Monzat V, Ratovo G, Estival A, Fanjul M, Bertrand C, Clément B, Vaysse N, Hollande E, Clemente F
Laboratoire de Biologie Cellulaire, Université Paul Sabatier, Toulouse, France.
Eur J Cell Biol. 1996 Apr;69(4):316-26.
Fibroblast growth factor (FGF-2) is a multifunctional growth factor. In cells producing this factor, FGF-2 is synthesized as different molecular weight isoforms lacking the signal peptide sequence for secretion. All forms are highly concentrated in cells. The presence of a nuclearization signal sequence in some isoforms suggests the involvement of these isoforms in cell functions bypassing the cell surface receptors. Our aims were to better define the intracellular localizations of the FGF-2 isoforms by immunocytochemistry and confocal microscopy and to analyze whether these isoforms were involved in the expression of extracellular matrix (ECM) components. We chose the pancreatic acinar cell line AR4-2J since it does not synthesize FGF-2. These cells were retrovirally transfected by point-mutated FGF-2 cDNAs. The cell lines obtained produced either the 18 kDa form (A5 cells) or the 22.5 kDa form (A3 cells). In A5 cells, the 18 kDa form was found in the cytoplasm, on the cell surface reflecting its secretion, and in the nucleoli. Parental AR4-2J cells treated with exogenous FGF-2 exhibited identical localizations, suggesting that in A5 cells the 18 kDa form followed the same translocation pathways than the exogenous FGF-2. By contrast, in A3 cells the 22.5 kDa form was predominantly localized in the nucleoplasm but was undetectable on the cell surface, suggesting its direct translocation to the nucleus. Northern and Western blot analysis showed that cells expressing the high molecular weight form exhibited a decrease of laminin B1 protein level and mRNA stability. In contrast, collagen IV and fibronectin expressions were unmodified either in FGF-2-transfected cells or in parental cells treated by exogenous FGF-2. Thus, these data indicate that: 1) 18 and 22.5 kDa FGF-2 are preferentially localized in different nuclear compartments and 2) the high molecular weight form plays a role on the expression of some ECM components.

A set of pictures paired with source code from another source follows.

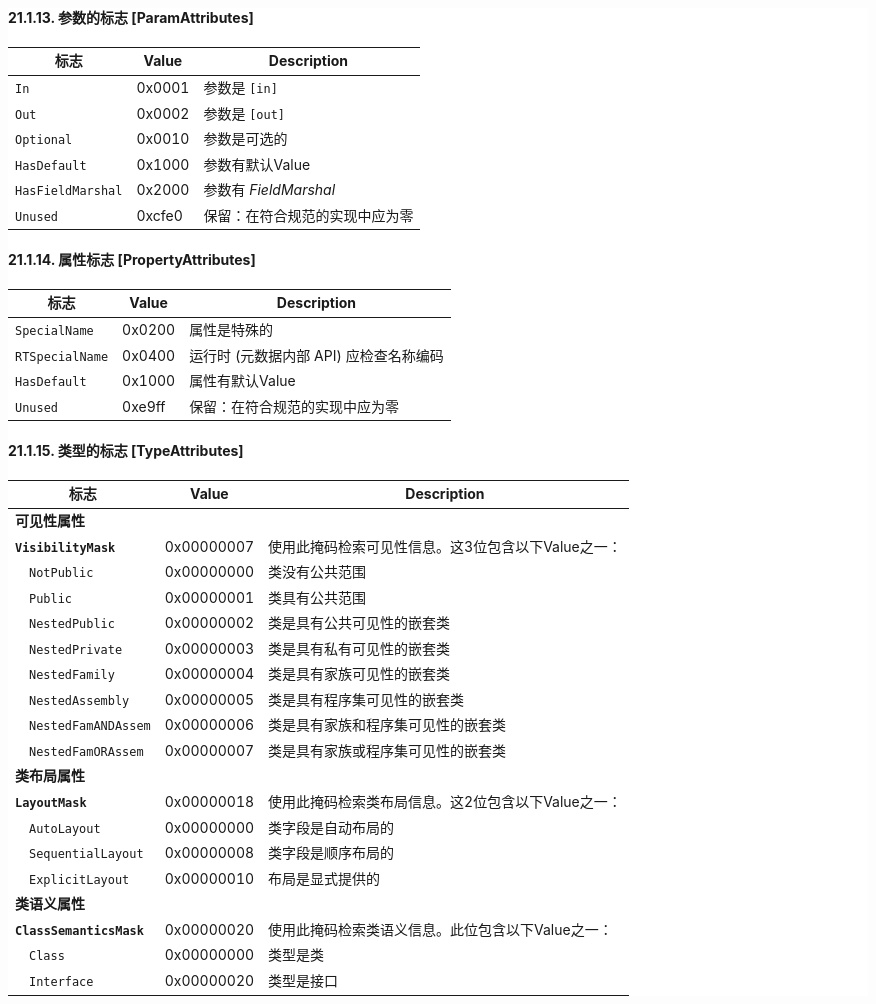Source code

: #### 21.1.13. 参数的标志 [ParamAttributes]

 | 标志              | Value     | Description                           |
 | ----------------- | ------ | ------------------------------ |
 | `In`              | 0x0001 | 参数是 `[in]`                  |
 | `Out`             | 0x0002 | 参数是 `[out]`                 |
 | `Optional`        | 0x0010 | 参数是可选的                   |
 | `HasDefault`      | 0x1000 | 参数有默认Value                   |
 | `HasFieldMarshal` | 0x2000 | 参数有 _FieldMarshal_          |
 | `Unused`          | 0xcfe0 | 保留：在符合规范的实现中应为零 |

#### 21.1.14. 属性标志 [PropertyAttributes]

 | 标志            | Value     | Description                                   |
 | --------------- | ------ | -------------------------------------- |
 | `SpecialName`   | 0x0200 | 属性是特殊的                           |
 | `RTSpecialName` | 0x0400 | 运行时 (元数据内部 API) 应检查名称编码 |
 | `HasDefault`    | 0x1000 | 属性有默认Value                           |
 | `Unused`        | 0xe9ff | 保留：在符合规范的实现中应为零         |

#### 21.1.15. 类型的标志 [TypeAttributes]
<a id="TypeAttributes"></a>

 | 标志                      | Value         | Description                                                                      |
 | ------------------------- | ---------- | ------------------------------------------------------------------------- |
 | **可见性属性**            | &nbsp;     | &nbsp;                                                                    |
 | **`VisibilityMask`**      | 0x00000007 | 使用此掩码检索可见性信息。这3位包含以下Value之一：                           |
 | &emsp;`NotPublic`         | 0x00000000 | 类没有公共范围                                                            |
 | &emsp;`Public`            | 0x00000001 | 类具有公共范围                                                            |
 | &emsp;`NestedPublic`      | 0x00000002 | 类是具有公共可见性的嵌套类                                                |
 | &emsp;`NestedPrivate`     | 0x00000003 | 类是具有私有可见性的嵌套类                                                |
 | &emsp;`NestedFamily`      | 0x00000004 | 类是具有家族可见性的嵌套类                                                |
 | &emsp;`NestedAssembly`    | 0x00000005 | 类是具有程序集可见性的嵌套类                                              |
 | &emsp;`NestedFamANDAssem` | 0x00000006 | 类是具有家族和程序集可见性的嵌套类                                        |
 | &emsp;`NestedFamORAssem`  | 0x00000007 | 类是具有家族或程序集可见性的嵌套类                                        |
 | **类布局属性**            | &nbsp;     | &nbsp;                                                                    |
 | **`LayoutMask`**          | 0x00000018 | 使用此掩码检索类布局信息。这2位包含以下Value之一：                           |
 | &emsp;`AutoLayout`        | 0x00000000 | 类字段是自动布局的                                                        |
 | &emsp;`SequentialLayout`  | 0x00000008 | 类字段是顺序布局的                                                        |
 | &emsp;`ExplicitLayout`    | 0x00000010 | 布局是显式提供的                                                          |
 | **类语义属性**            | &nbsp;     | &nbsp;                                                                    |
 | **`ClassSemanticsMask`**  | 0x00000020 | 使用此掩码检索类语义信息。此位包含以下Value之一：                            |
 | &emsp;`Class`             | 0x00000000 | 类型是类                                                                  |
 | &emsp;`Interface`         | 0x00000020 | 类型是接口                                                                |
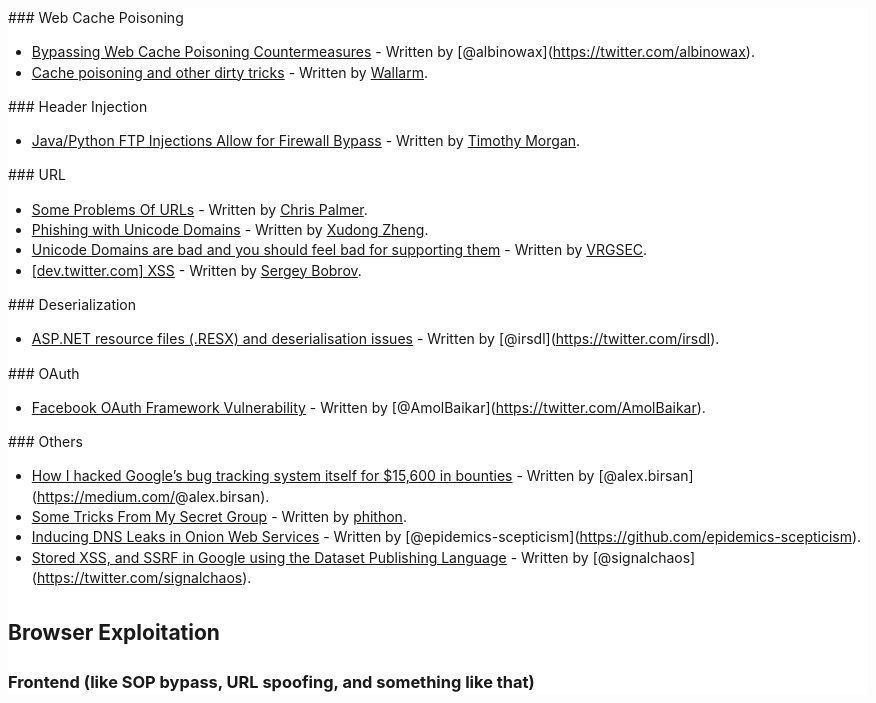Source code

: 
<span id="tricks-web-cache-poisoning"></span> \#\#\# Web Cache Poisoning

- [Bypassing Web Cache Poisoning Countermeasures](https://portswigger.net/blog/bypassing-web-cache-poisoning-countermeasures) - Written by <span class="citation" data-cites="albinowax">\[@albinowax\]</span>(https://twitter.com/albinowax).
- [Cache poisoning and other dirty tricks](https://lab.wallarm.com/cache-poisoning-and-other-dirty-tricks-120468f1053f) - Written by [Wallarm](https://wallarm.com/).

<span id="tricks-header-injection"></span> \#\#\# Header Injection

- [Java/Python FTP Injections Allow for Firewall Bypass](http://blog.blindspotsecurity.com/2017/02/advisory-javapython-ftp-injections.html) - Written by [Timothy Morgan](https://plus.google.com/105917618099766831589).

<span id="tricks-url"></span> \#\#\# URL

- [Some Problems Of URLs](https://noncombatant.org/2017/11/07/problems-of-urls/) - Written by [Chris Palmer](https://noncombatant.org/about/).
- [Phishing with Unicode Domains](https://www.xudongz.com/blog/2017/idn-phishing/) - Written by [Xudong Zheng](https://www.xudongz.com/).
- [Unicode Domains are bad and you should feel bad for supporting them](https://www.vgrsec.com/post20170219.html) - Written by [VRGSEC](https://www.vgrsec.com/).
- [\[dev.twitter.com\] XSS](http://blog.blackfan.ru/2017/09/devtwittercom-xss.html) - Written by [Sergey Bobrov](http://blog.blackfan.ru/).

<span id="tricks-deserialization"></span> \#\#\# Deserialization

- [ASP.NET resource files (.RESX) and deserialisation issues](https://www.nccgroup.trust/uk/about-us/newsroom-and-events/blogs/2018/august/aspnet-resource-files-resx-and-deserialisation-issues/) - Written by <span class="citation" data-cites="irsdl">\[@irsdl\]</span>(https://twitter.com/irsdl).

<span id="tricks-oauth"></span> \#\#\# OAuth

- [Facebook OAuth Framework Vulnerability](https://www.amolbaikar.com/facebook-oauth-framework-vulnerability/) - Written by <span class="citation" data-cites="AmolBaikar">\[@AmolBaikar\]</span>(https://twitter.com/AmolBaikar).

<span id="tricks-others"></span> \#\#\# Others

- [How I hacked Google’s bug tracking system itself for $15,600 in bounties](https://medium.com/free-code-camp/messing-with-the-google-buganizer-system-for-15-600-in-bounties-58f86cc9f9a5) - Written by <span class="citation" data-cites="alex.birsan">\[@alex.birsan\]</span>(https://medium.com/<span class="citation" data-cites="alex.birsan">@alex.birsan</span>).
- [Some Tricks From My Secret Group](https://www.leavesongs.com/SHARE/some-tricks-from-my-secret-group.html) - Written by [phithon](https://www.leavesongs.com/).
- [Inducing DNS Leaks in Onion Web Services](https://github.com/epidemics-scepticism/writing/blob/master/onion-dns-leaks.md) - Written by <span class="citation" data-cites="epidemics-scepticism">\[@epidemics-scepticism\]</span>(https://github.com/epidemics-scepticism).
- [Stored XSS, and SSRF in Google using the Dataset Publishing Language](https://s1gnalcha0s.github.io/dspl/2018/03/07/Stored-XSS-and-SSRF-Google.html) - Written by <span class="citation" data-cites="signalchaos">\[@signalchaos\]</span>(https://twitter.com/signalchaos).

## Browser Exploitation

### Frontend (like SOP bypass, URL spoofing, and something like that)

成纤维细胞生长因子(FGF - 2)是一种多功能生长因子。在产生这种因子的细胞中,FGF - 2被合成为不同分子量的异构体,这些异构体缺乏用于分泌的信号肽序列。所有形式都高度浓缩在细胞内。一些异构体中存在核定位信号序列,这表明这些异构体可能通过绕过细胞表面受体参与细胞功能。我们的目的是通过免疫细胞化学和共聚焦显微镜更好地确定FGF - 2异构体的细胞内定位,并分析这些异构体是否参与细胞外基质(ECM)成分的表达。我们选择了胰腺腺泡细胞系AR4 - 2J,因为它不合成FGF - 2。这些细胞通过点突变的FGF - 2 cDNA进行逆转录病毒转染。获得的细胞系分别产生18 kDa形式(A5细胞)或22.5 kDa形式(A3细胞)。在A5细胞中,18 kDa形式存在于细胞质、反映其分泌情况的细胞表面以及核仁中。用外源性FGF - 2处理的亲本AR4 - 2J细胞表现出相同的定位,这表明在A5细胞中,18 kDa形式遵循与外源性FGF - 2相同的转运途径。相比之下,在A3细胞中,22.5 kDa形式主要定位于核质中,但在细胞表面未检测到,这表明它直接转运到细胞核。Northern和Western印迹分析表明,表达高分子量形式的细胞中,层粘连蛋白B1蛋白水平和mRNA稳定性降低。相反,在FGF - 2转染的细胞或用外源性FGF - 2处理的亲本细胞中,IV型胶原和纤连蛋白的表达没有改变。因此,这些数据表明:1)18 kDa和22.5 kDa的FGF - 2优先定位于不同的核区室;2)高分子量形式对某些ECM成分的表达起作用。